Give the entries back exactly, dropping each image.

━━━━━ Material for the task

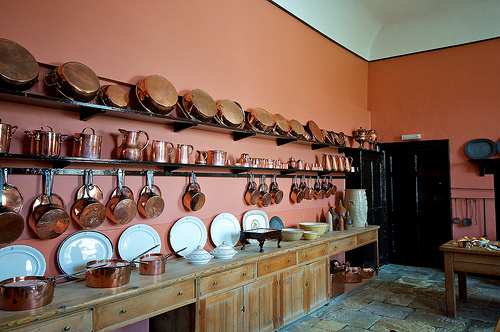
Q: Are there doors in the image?
A: Yes, there is a door.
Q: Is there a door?
A: Yes, there is a door.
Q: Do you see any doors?
A: Yes, there is a door.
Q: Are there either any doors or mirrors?
A: Yes, there is a door.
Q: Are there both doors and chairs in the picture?
A: No, there is a door but no chairs.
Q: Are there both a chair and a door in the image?
A: No, there is a door but no chairs.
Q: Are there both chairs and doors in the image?
A: No, there is a door but no chairs.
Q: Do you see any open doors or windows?
A: Yes, there is an open door.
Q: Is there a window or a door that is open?
A: Yes, the door is open.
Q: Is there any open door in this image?
A: Yes, there is an open door.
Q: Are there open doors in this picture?
A: Yes, there is an open door.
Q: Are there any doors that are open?
A: Yes, there is a door that is open.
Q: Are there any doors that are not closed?
A: Yes, there is a open door.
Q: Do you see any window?
A: No, there are no windows.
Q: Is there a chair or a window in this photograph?
A: No, there are no windows or chairs.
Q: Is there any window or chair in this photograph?
A: No, there are no windows or chairs.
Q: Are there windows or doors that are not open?
A: No, there is a door but it is open.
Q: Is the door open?
A: Yes, the door is open.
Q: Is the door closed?
A: No, the door is open.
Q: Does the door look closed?
A: No, the door is open.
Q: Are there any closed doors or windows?
A: No, there is a door but it is open.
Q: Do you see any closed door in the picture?
A: No, there is a door but it is open.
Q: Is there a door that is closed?
A: No, there is a door but it is open.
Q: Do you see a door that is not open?
A: No, there is a door but it is open.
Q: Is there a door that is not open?
A: No, there is a door but it is open.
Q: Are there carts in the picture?
A: No, there are no carts.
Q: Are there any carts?
A: No, there are no carts.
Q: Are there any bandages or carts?
A: No, there are no carts or bandages.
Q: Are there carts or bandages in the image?
A: No, there are no carts or bandages.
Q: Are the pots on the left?
A: Yes, the pots are on the left of the image.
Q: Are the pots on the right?
A: No, the pots are on the left of the image.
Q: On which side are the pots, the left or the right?
A: The pots are on the left of the image.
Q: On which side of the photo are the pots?
A: The pots are on the left of the image.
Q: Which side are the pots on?
A: The pots are on the left of the image.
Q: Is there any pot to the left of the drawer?
A: Yes, there are pots to the left of the drawer.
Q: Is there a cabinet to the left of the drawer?
A: No, there are pots to the left of the drawer.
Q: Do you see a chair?
A: No, there are no chairs.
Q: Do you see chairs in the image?
A: No, there are no chairs.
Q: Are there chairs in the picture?
A: No, there are no chairs.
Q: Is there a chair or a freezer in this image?
A: No, there are no chairs or refrigerators.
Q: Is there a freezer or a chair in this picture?
A: No, there are no chairs or refrigerators.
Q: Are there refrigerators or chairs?
A: No, there are no chairs or refrigerators.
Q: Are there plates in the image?
A: Yes, there is a plate.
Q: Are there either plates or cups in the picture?
A: Yes, there is a plate.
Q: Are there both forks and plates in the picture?
A: No, there is a plate but no forks.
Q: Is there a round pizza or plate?
A: Yes, there is a round plate.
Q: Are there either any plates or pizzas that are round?
A: Yes, the plate is round.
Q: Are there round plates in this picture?
A: Yes, there is a round plate.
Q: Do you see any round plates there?
A: Yes, there is a round plate.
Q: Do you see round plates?
A: Yes, there is a round plate.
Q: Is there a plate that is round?
A: Yes, there is a plate that is round.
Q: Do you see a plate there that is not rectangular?
A: Yes, there is a round plate.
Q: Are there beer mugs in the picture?
A: No, there are no beer mugs.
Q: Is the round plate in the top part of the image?
A: No, the plate is in the bottom of the image.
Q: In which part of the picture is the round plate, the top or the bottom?
A: The plate is in the bottom of the image.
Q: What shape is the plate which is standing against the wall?
A: The plate is round.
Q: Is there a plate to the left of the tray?
A: Yes, there is a plate to the left of the tray.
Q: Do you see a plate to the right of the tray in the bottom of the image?
A: No, the plate is to the left of the tray.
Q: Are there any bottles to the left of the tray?
A: No, there is a plate to the left of the tray.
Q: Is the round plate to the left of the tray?
A: Yes, the plate is to the left of the tray.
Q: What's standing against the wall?
A: The plate is standing against the wall.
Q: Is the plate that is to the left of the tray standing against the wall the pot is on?
A: Yes, the plate is standing against the wall.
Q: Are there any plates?
A: Yes, there is a plate.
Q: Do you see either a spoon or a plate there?
A: Yes, there is a plate.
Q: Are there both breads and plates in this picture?
A: No, there is a plate but no breads.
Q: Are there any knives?
A: No, there are no knives.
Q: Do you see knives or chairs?
A: No, there are no knives or chairs.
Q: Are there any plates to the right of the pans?
A: Yes, there is a plate to the right of the pans.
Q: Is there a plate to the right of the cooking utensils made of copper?
A: Yes, there is a plate to the right of the pans.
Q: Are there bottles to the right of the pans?
A: No, there is a plate to the right of the pans.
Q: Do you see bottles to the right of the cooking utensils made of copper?
A: No, there is a plate to the right of the pans.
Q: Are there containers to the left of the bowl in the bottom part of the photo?
A: No, there is a plate to the left of the bowl.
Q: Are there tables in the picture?
A: Yes, there is a table.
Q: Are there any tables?
A: Yes, there is a table.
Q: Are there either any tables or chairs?
A: Yes, there is a table.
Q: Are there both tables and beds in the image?
A: No, there is a table but no beds.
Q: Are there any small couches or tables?
A: Yes, there is a small table.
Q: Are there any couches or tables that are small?
A: Yes, the table is small.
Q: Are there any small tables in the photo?
A: Yes, there is a small table.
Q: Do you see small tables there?
A: Yes, there is a small table.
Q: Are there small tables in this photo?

━━━━━━━━━━

§ **Response to the exercise**:
Q: Are there doors in the image?
A: Yes, there is a door.
Q: Is there a door?
A: Yes, there is a door.
Q: Do you see any doors?
A: Yes, there is a door.
Q: Are there either any doors or mirrors?
A: Yes, there is a door.
Q: Are there both doors and chairs in the picture?
A: No, there is a door but no chairs.
Q: Are there both a chair and a door in the image?
A: No, there is a door but no chairs.
Q: Are there both chairs and doors in the image?
A: No, there is a door but no chairs.
Q: Do you see any open doors or windows?
A: Yes, there is an open door.
Q: Is there a window or a door that is open?
A: Yes, the door is open.
Q: Is there any open door in this image?
A: Yes, there is an open door.
Q: Are there open doors in this picture?
A: Yes, there is an open door.
Q: Are there any doors that are open?
A: Yes, there is a door that is open.
Q: Are there any doors that are not closed?
A: Yes, there is a open door.
Q: Do you see any window?
A: No, there are no windows.
Q: Is there a chair or a window in this photograph?
A: No, there are no windows or chairs.
Q: Is there any window or chair in this photograph?
A: No, there are no windows or chairs.
Q: Are there windows or doors that are not open?
A: No, there is a door but it is open.
Q: Is the door open?
A: Yes, the door is open.
Q: Is the door closed?
A: No, the door is open.
Q: Does the door look closed?
A: No, the door is open.
Q: Are there any closed doors or windows?
A: No, there is a door but it is open.
Q: Do you see any closed door in the picture?
A: No, there is a door but it is open.
Q: Is there a door that is closed?
A: No, there is a door but it is open.
Q: Do you see a door that is not open?
A: No, there is a door but it is open.
Q: Is there a door that is not open?
A: No, there is a door but it is open.
Q: Are there carts in the picture?
A: No, there are no carts.
Q: Are there any carts?
A: No, there are no carts.
Q: Are there any bandages or carts?
A: No, there are no carts or bandages.
Q: Are there carts or bandages in the image?
A: No, there are no carts or bandages.
Q: Are the pots on the left?
A: Yes, the pots are on the left of the image.
Q: Are the pots on the right?
A: No, the pots are on the left of the image.
Q: On which side are the pots, the left or the right?
A: The pots are on the left of the image.
Q: On which side of the photo are the pots?
A: The pots are on the left of the image.
Q: Which side are the pots on?
A: The pots are on the left of the image.
Q: Is there any pot to the left of the drawer?
A: Yes, there are pots to the left of the drawer.
Q: Is there a cabinet to the left of the drawer?
A: No, there are pots to the left of the drawer.
Q: Do you see a chair?
A: No, there are no chairs.
Q: Do you see chairs in the image?
A: No, there are no chairs.
Q: Are there chairs in the picture?
A: No, there are no chairs.
Q: Is there a chair or a freezer in this image?
A: No, there are no chairs or refrigerators.
Q: Is there a freezer or a chair in this picture?
A: No, there are no chairs or refrigerators.
Q: Are there refrigerators or chairs?
A: No, there are no chairs or refrigerators.
Q: Are there plates in the image?
A: Yes, there is a plate.
Q: Are there either plates or cups in the picture?
A: Yes, there is a plate.
Q: Are there both forks and plates in the picture?
A: No, there is a plate but no forks.
Q: Is there a round pizza or plate?
A: Yes, there is a round plate.
Q: Are there either any plates or pizzas that are round?
A: Yes, the plate is round.
Q: Are there round plates in this picture?
A: Yes, there is a round plate.
Q: Do you see any round plates there?
A: Yes, there is a round plate.
Q: Do you see round plates?
A: Yes, there is a round plate.
Q: Is there a plate that is round?
A: Yes, there is a plate that is round.
Q: Do you see a plate there that is not rectangular?
A: Yes, there is a round plate.
Q: Are there beer mugs in the picture?
A: No, there are no beer mugs.
Q: Is the round plate in the top part of the image?
A: No, the plate is in the bottom of the image.
Q: In which part of the picture is the round plate, the top or the bottom?
A: The plate is in the bottom of the image.
Q: What shape is the plate which is standing against the wall?
A: The plate is round.
Q: Is there a plate to the left of the tray?
A: Yes, there is a plate to the left of the tray.
Q: Do you see a plate to the right of the tray in the bottom of the image?
A: No, the plate is to the left of the tray.
Q: Are there any bottles to the left of the tray?
A: No, there is a plate to the left of the tray.
Q: Is the round plate to the left of the tray?
A: Yes, the plate is to the left of the tray.
Q: What's standing against the wall?
A: The plate is standing against the wall.
Q: Is the plate that is to the left of the tray standing against the wall the pot is on?
A: Yes, the plate is standing against the wall.
Q: Are there any plates?
A: Yes, there is a plate.
Q: Do you see either a spoon or a plate there?
A: Yes, there is a plate.
Q: Are there both breads and plates in this picture?
A: No, there is a plate but no breads.
Q: Are there any knives?
A: No, there are no knives.
Q: Do you see knives or chairs?
A: No, there are no knives or chairs.
Q: Are there any plates to the right of the pans?
A: Yes, there is a plate to the right of the pans.
Q: Is there a plate to the right of the cooking utensils made of copper?
A: Yes, there is a plate to the right of the pans.
Q: Are there bottles to the right of the pans?
A: No, there is a plate to the right of the pans.
Q: Do you see bottles to the right of the cooking utensils made of copper?
A: No, there is a plate to the right of the pans.
Q: Are there containers to the left of the bowl in the bottom part of the photo?
A: No, there is a plate to the left of the bowl.
Q: Are there tables in the picture?
A: Yes, there is a table.
Q: Are there any tables?
A: Yes, there is a table.
Q: Are there either any tables or chairs?
A: Yes, there is a table.
Q: Are there both tables and beds in the image?
A: No, there is a table but no beds.
Q: Are there any small couches or tables?
A: Yes, there is a small table.
Q: Are there any couches or tables that are small?
A: Yes, the table is small.
Q: Are there any small tables in the photo?
A: Yes, there is a small table.
Q: Do you see small tables there?
A: Yes, there is a small table.
Q: Are there small tables in this photo?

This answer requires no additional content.